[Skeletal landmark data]
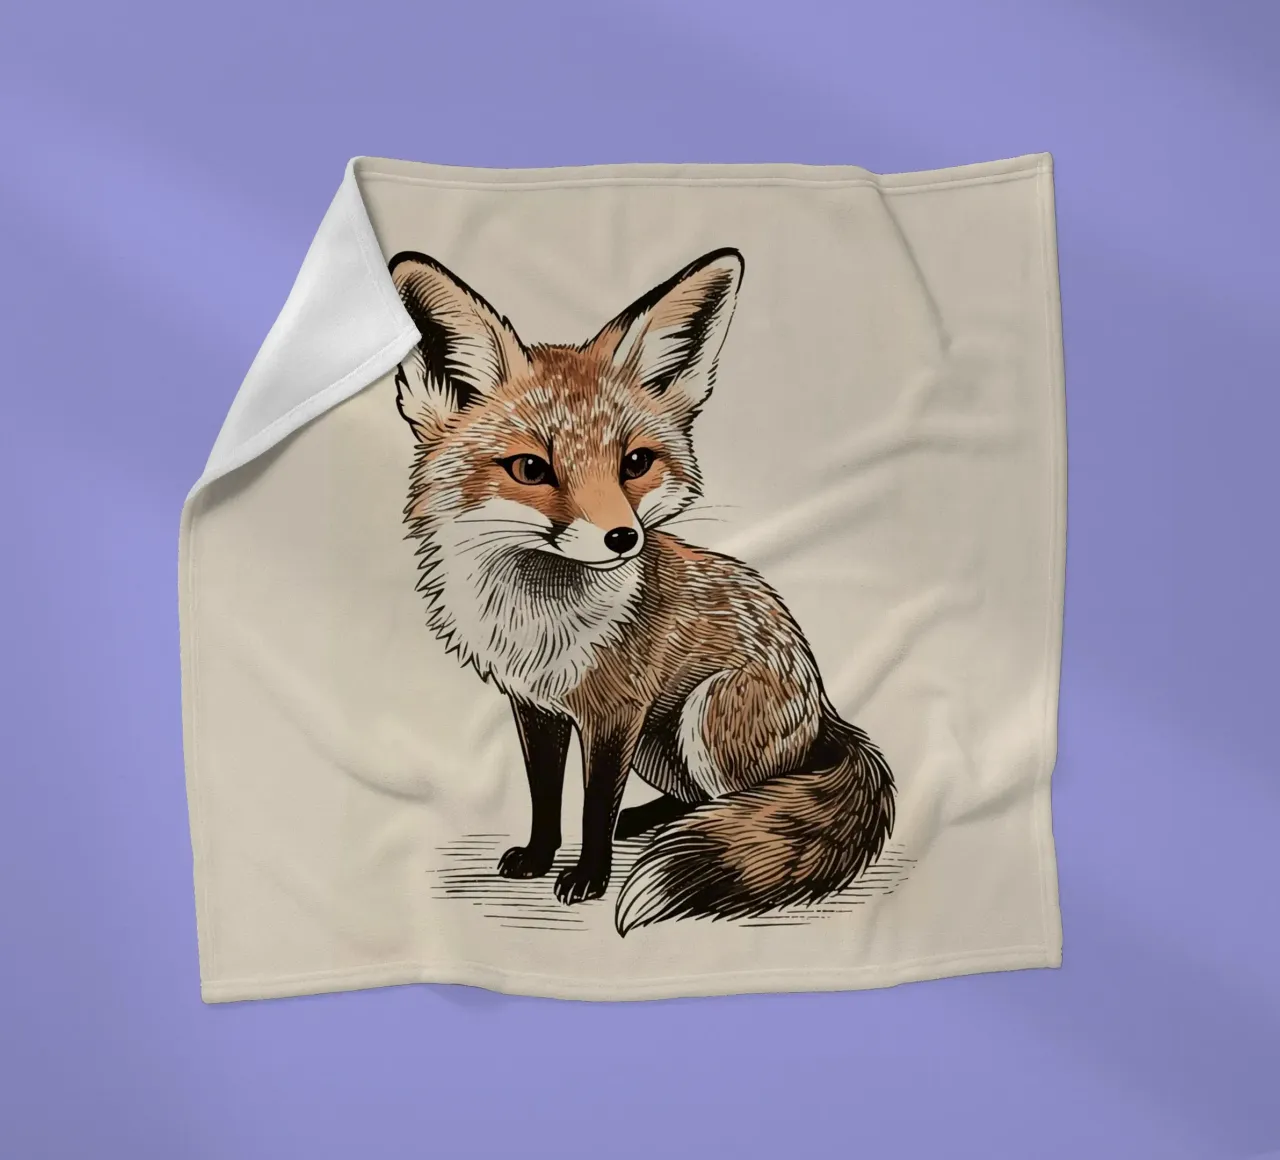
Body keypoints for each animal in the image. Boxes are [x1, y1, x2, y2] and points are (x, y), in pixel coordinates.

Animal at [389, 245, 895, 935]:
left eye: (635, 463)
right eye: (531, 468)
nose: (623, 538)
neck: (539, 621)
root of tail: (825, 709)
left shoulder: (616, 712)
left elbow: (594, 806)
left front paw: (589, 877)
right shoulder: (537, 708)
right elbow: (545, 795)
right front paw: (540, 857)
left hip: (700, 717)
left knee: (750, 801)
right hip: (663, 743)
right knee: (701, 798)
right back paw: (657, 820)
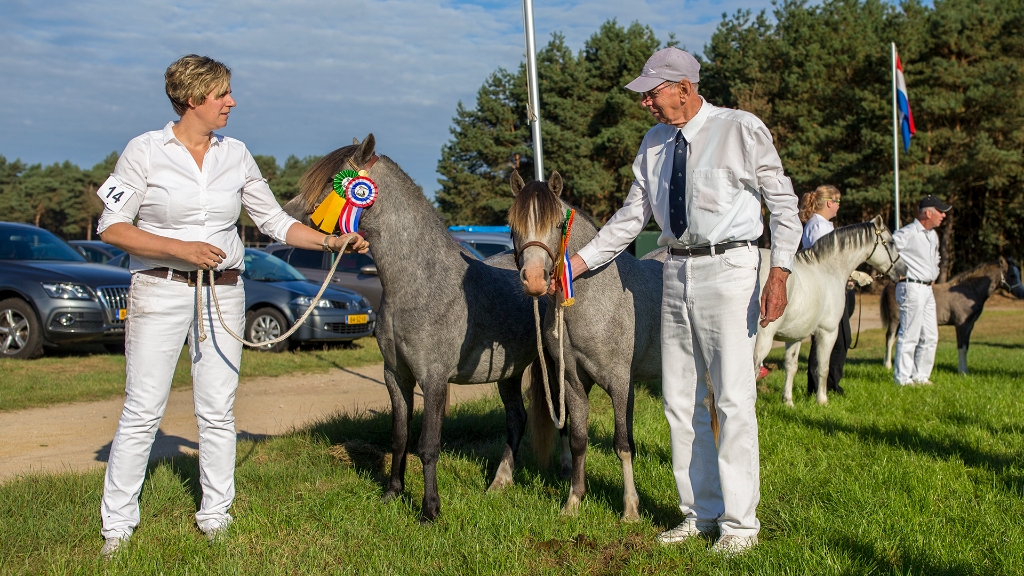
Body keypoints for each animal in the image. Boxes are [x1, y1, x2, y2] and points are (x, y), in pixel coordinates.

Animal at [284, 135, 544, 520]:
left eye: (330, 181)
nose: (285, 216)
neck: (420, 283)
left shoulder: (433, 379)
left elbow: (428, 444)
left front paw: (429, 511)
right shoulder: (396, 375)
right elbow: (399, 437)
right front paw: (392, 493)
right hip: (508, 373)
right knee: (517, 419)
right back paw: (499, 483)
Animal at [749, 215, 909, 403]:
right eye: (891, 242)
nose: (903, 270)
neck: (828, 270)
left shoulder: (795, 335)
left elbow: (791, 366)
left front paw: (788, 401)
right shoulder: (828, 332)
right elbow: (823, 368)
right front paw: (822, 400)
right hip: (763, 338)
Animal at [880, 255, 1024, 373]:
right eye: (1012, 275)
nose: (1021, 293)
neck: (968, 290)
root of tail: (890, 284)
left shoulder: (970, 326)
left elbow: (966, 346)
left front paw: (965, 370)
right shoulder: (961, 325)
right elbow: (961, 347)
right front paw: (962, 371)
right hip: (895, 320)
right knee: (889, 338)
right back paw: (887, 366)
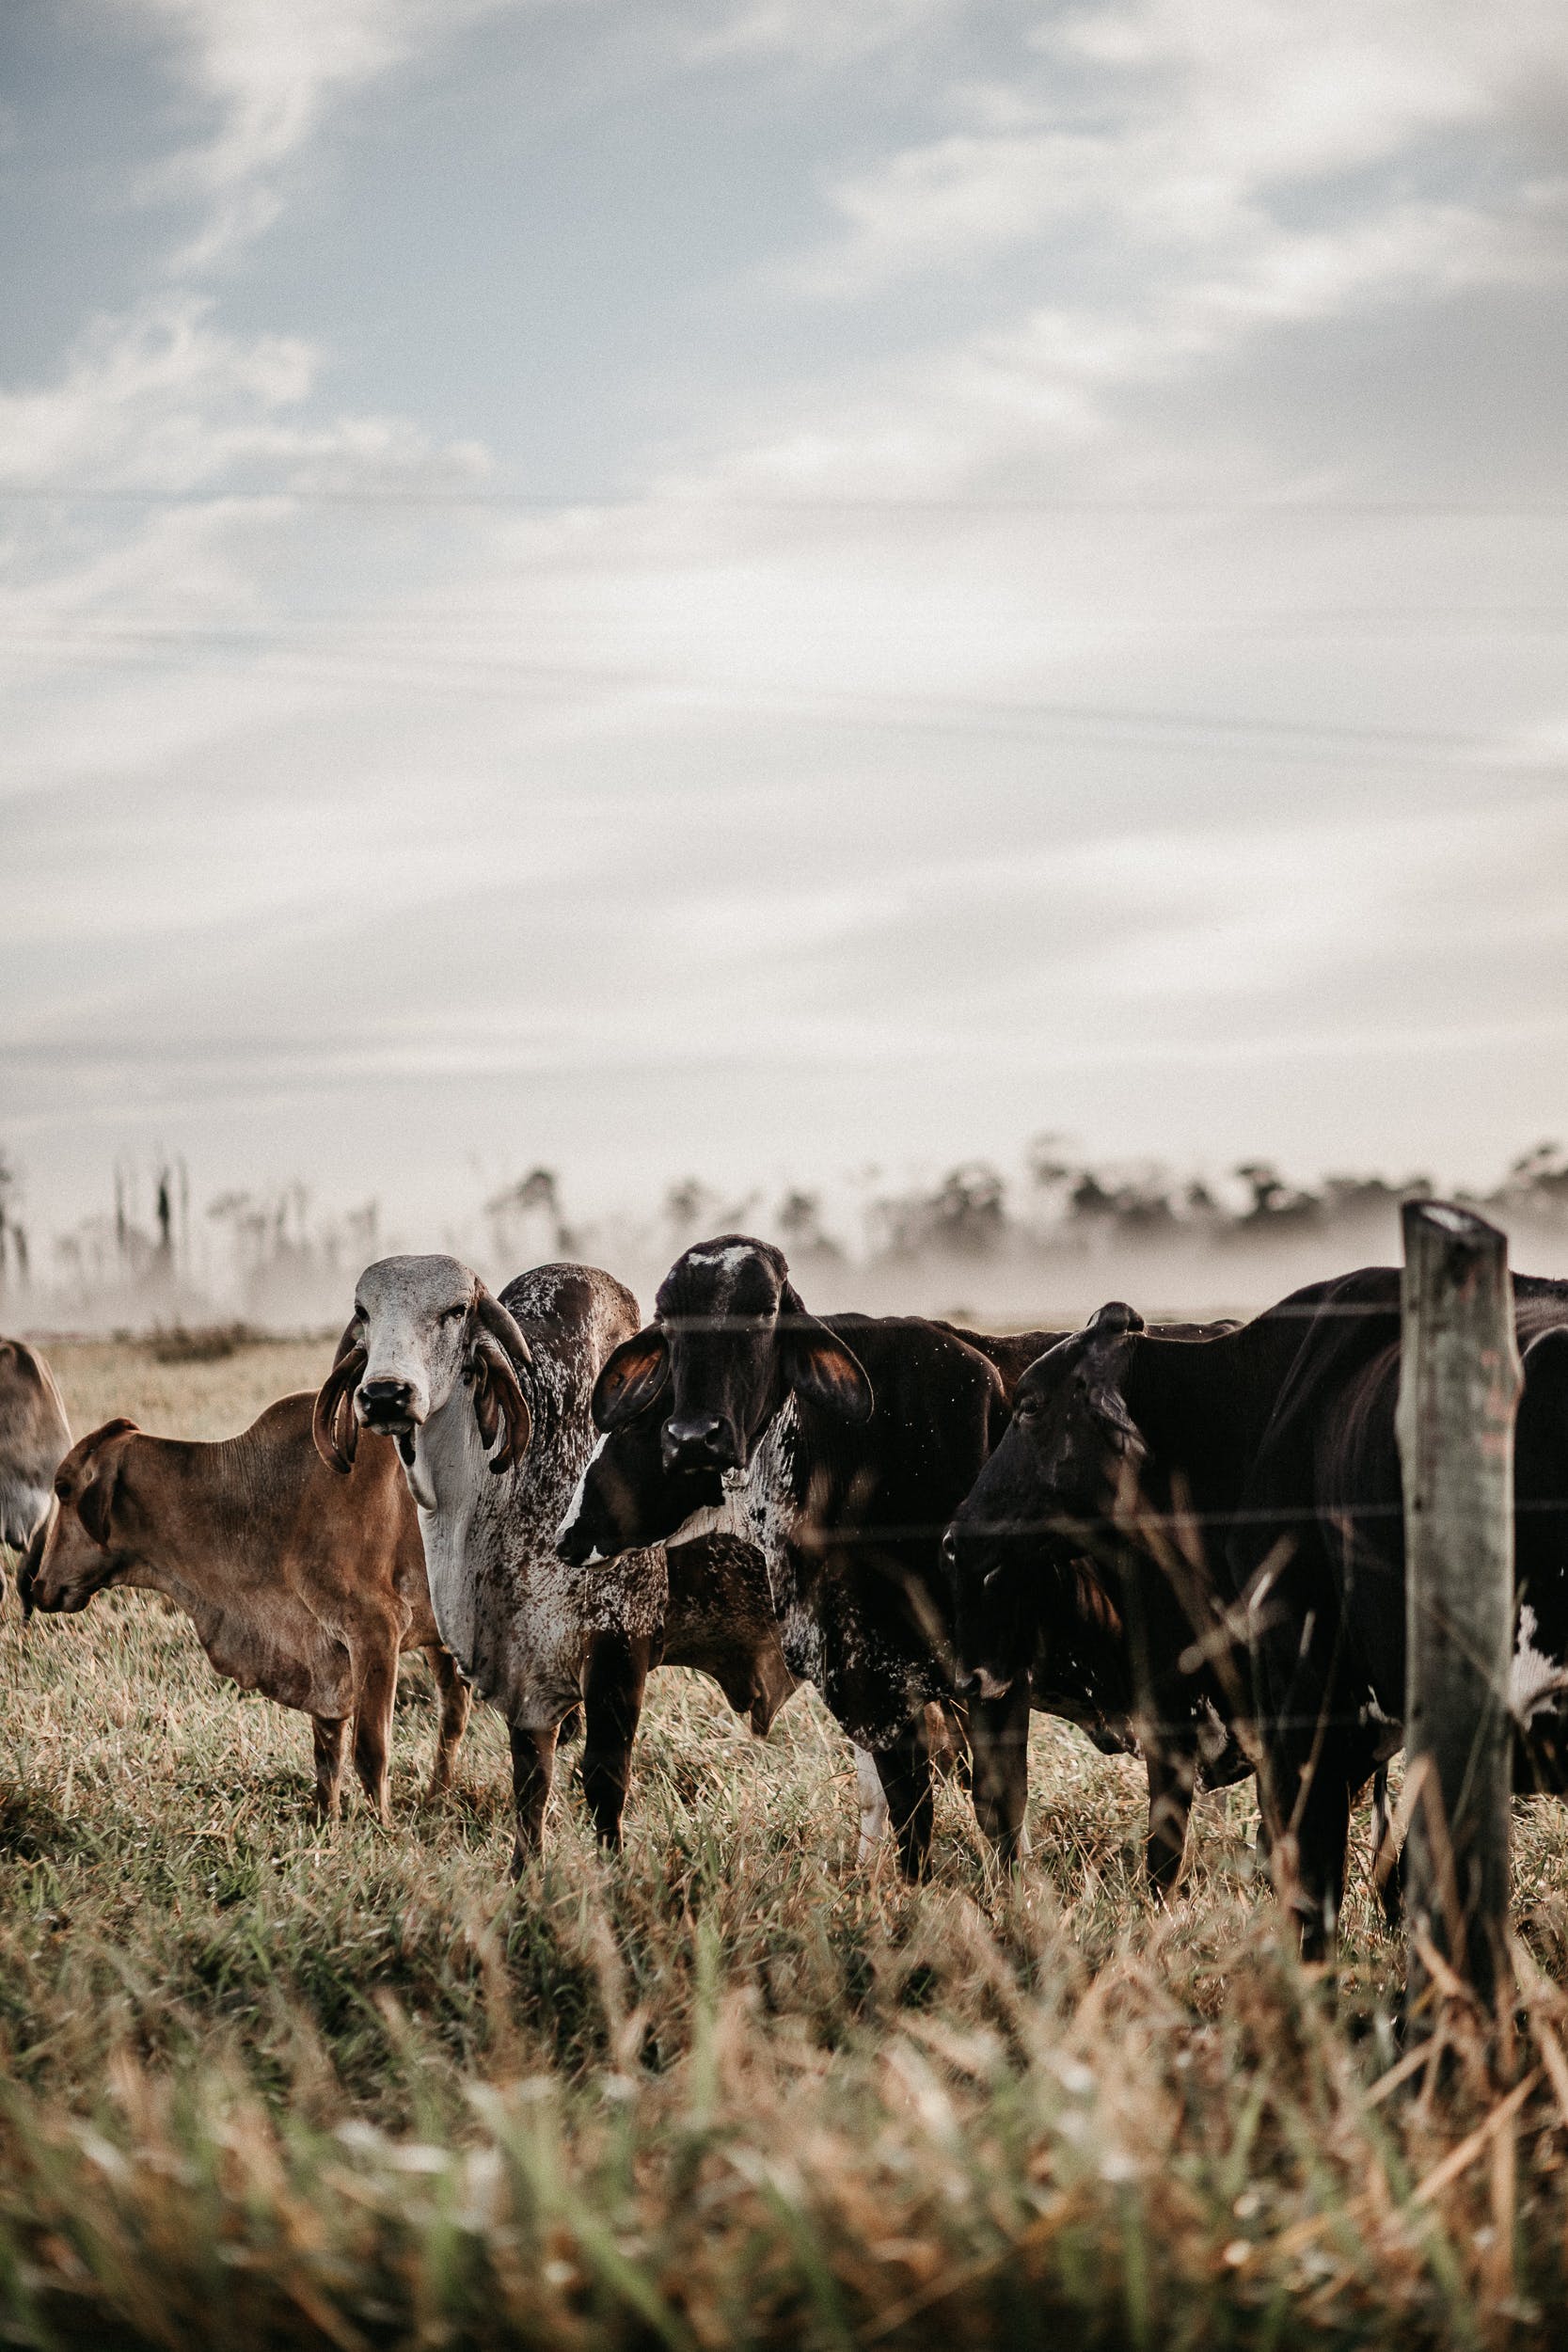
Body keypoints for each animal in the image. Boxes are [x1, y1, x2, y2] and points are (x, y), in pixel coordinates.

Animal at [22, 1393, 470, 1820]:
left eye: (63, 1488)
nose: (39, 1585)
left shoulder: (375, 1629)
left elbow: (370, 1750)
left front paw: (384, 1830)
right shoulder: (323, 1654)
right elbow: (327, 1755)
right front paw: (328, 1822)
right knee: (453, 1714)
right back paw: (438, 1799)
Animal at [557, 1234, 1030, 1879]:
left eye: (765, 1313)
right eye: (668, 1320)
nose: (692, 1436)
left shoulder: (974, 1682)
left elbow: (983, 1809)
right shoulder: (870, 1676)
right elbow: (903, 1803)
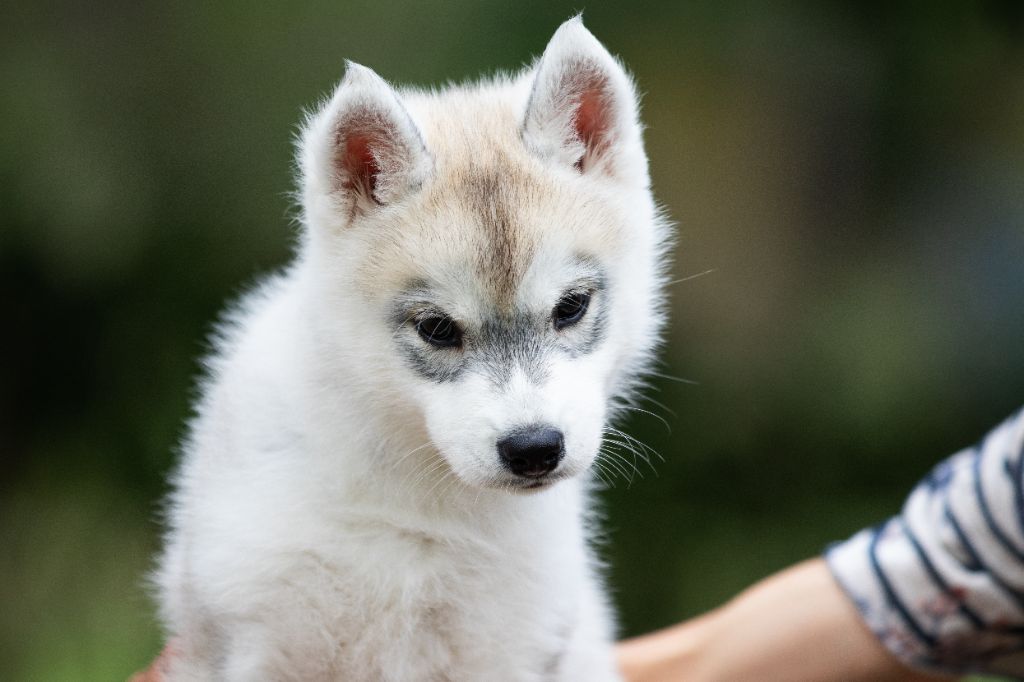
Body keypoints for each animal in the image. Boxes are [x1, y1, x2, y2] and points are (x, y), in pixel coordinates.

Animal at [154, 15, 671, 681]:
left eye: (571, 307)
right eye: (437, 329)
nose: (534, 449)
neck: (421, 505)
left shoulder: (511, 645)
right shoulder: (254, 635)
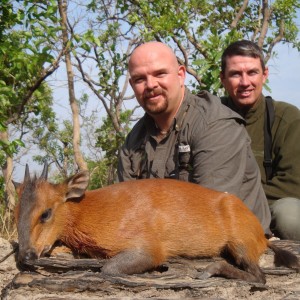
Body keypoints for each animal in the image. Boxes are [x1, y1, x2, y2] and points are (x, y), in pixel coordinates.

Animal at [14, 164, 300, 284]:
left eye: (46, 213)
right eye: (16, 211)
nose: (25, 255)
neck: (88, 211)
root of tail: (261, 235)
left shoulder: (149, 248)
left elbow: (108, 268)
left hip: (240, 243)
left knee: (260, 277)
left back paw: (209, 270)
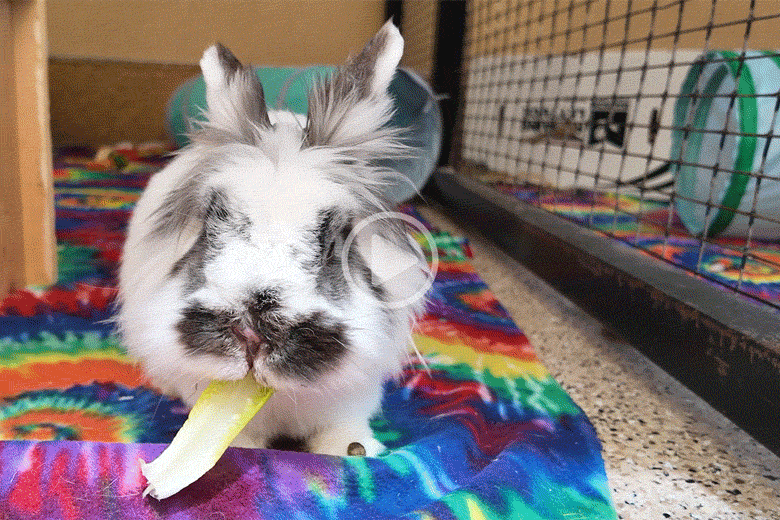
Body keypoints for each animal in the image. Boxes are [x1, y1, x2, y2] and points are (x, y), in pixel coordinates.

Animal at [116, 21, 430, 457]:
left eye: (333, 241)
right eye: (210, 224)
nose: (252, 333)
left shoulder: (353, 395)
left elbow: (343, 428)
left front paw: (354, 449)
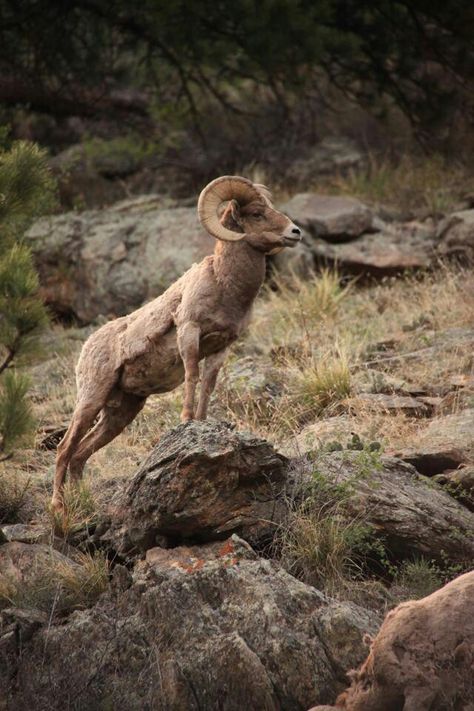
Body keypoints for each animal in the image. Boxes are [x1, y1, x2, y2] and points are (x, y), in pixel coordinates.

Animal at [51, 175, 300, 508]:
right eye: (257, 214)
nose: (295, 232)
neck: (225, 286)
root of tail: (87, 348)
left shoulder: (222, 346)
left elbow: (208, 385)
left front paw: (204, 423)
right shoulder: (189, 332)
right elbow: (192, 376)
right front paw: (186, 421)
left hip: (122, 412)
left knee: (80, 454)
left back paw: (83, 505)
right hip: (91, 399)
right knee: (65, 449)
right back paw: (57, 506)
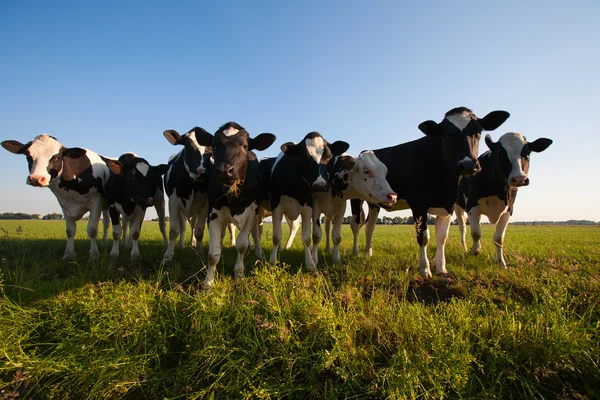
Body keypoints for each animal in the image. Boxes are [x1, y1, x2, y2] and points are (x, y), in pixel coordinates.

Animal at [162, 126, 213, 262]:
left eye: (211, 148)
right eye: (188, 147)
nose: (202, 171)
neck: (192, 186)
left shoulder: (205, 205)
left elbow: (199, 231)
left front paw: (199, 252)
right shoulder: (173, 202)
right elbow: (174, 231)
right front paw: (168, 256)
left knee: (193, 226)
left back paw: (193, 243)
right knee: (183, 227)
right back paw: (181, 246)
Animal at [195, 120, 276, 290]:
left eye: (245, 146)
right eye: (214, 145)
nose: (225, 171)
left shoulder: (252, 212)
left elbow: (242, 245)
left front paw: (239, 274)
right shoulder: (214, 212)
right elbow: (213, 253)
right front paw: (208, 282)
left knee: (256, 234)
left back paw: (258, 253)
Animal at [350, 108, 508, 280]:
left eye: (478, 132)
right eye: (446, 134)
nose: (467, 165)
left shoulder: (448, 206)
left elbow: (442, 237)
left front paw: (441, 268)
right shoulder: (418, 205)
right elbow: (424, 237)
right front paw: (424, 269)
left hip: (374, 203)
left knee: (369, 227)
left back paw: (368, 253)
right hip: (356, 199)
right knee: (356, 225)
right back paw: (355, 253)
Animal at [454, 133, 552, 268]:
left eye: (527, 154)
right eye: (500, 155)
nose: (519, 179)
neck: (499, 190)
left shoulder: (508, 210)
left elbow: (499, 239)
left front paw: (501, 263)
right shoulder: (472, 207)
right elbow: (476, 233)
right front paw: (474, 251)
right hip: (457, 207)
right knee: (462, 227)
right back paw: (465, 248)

→ **Exercise objective**:
Starting at the line containing "nose: (295, 232)" and stopping at the line containing "nose: (202, 171)", output each line exactly as it appears above. Leave out the pictures.

→ **Final answer**:
nose: (295, 232)
neck: (225, 286)
root of tail: (87, 348)
left shoulder: (222, 346)
left elbow: (208, 385)
left front paw: (204, 423)
right shoulder: (189, 332)
right elbow: (192, 376)
right front paw: (186, 421)
left hip: (122, 412)
left knee: (80, 454)
left back paw: (83, 505)
right hip: (91, 399)
right knee: (65, 449)
right back paw: (57, 506)
Body keypoints for each animal in the image. Boxes are [x1, y1, x2, y2] and points are (x, y), in pixel coordinates.

Animal at [162, 126, 213, 262]:
left eye: (211, 148)
right eye: (188, 147)
nose: (202, 171)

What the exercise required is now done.